### Request
Give back each line of the material that contains the word "Rewards".

### Data extract
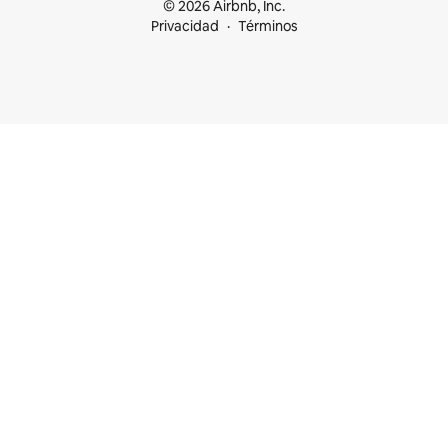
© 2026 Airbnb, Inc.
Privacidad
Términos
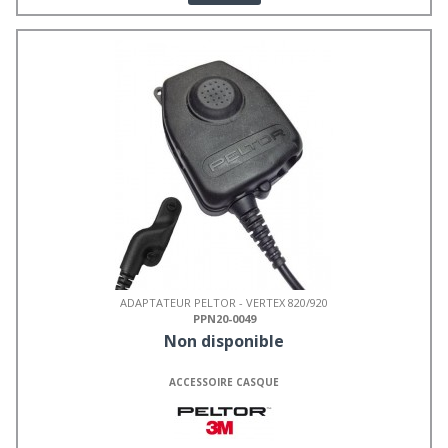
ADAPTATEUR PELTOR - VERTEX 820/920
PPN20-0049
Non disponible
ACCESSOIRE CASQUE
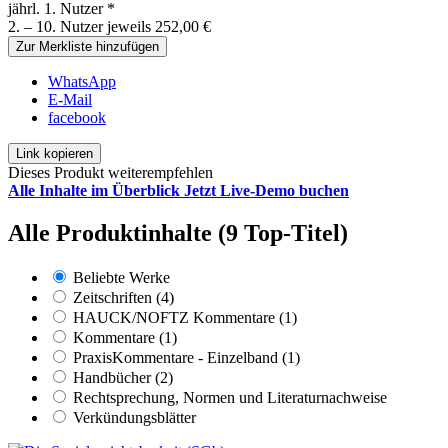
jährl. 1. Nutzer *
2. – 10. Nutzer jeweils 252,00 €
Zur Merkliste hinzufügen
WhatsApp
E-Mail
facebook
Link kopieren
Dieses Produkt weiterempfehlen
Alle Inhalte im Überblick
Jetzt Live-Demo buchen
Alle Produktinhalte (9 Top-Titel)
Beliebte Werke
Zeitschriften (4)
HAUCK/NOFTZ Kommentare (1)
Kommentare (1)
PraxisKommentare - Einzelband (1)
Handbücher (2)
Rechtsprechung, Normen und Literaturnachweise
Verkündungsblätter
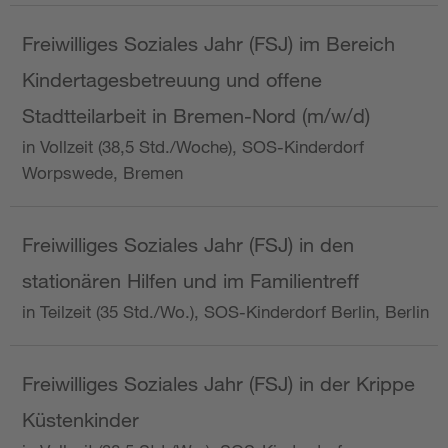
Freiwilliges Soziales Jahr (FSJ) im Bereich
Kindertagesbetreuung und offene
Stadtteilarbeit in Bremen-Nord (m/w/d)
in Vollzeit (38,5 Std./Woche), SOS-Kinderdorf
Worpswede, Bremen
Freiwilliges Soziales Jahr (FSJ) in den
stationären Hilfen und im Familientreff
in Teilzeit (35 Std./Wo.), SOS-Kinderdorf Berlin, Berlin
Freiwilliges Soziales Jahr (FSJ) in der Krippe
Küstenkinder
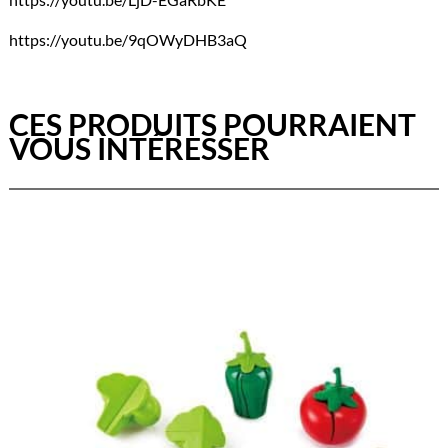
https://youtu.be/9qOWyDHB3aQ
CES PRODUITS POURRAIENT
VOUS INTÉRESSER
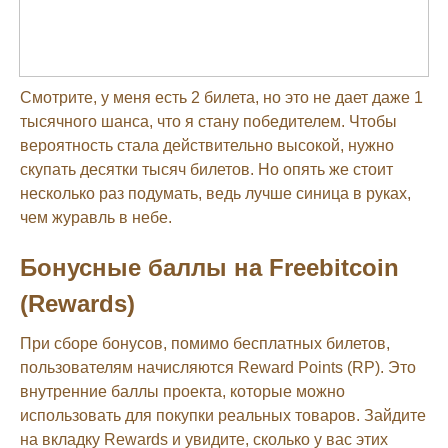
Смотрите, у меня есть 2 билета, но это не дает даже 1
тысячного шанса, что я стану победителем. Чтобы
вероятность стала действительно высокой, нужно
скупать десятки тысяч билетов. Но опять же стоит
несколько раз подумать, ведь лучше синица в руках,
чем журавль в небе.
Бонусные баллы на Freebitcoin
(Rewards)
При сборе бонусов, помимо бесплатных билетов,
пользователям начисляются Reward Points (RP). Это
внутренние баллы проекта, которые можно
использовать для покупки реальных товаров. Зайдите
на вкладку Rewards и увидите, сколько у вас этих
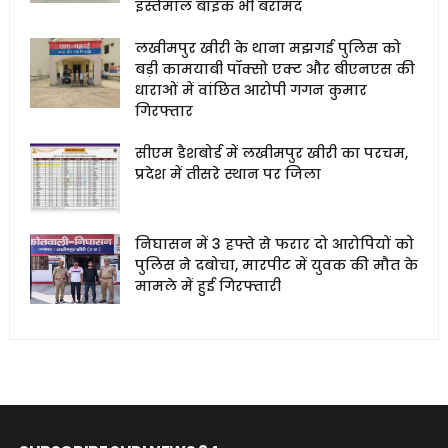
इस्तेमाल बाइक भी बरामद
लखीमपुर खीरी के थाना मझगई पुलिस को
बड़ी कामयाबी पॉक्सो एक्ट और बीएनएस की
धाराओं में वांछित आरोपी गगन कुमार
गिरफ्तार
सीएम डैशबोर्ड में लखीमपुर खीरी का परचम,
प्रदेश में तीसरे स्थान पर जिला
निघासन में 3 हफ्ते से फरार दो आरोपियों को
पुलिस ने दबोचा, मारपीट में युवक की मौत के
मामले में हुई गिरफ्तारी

### Answer for this exercise
(Rewards)
на вкладку Rewards и увидите, сколько у вас этих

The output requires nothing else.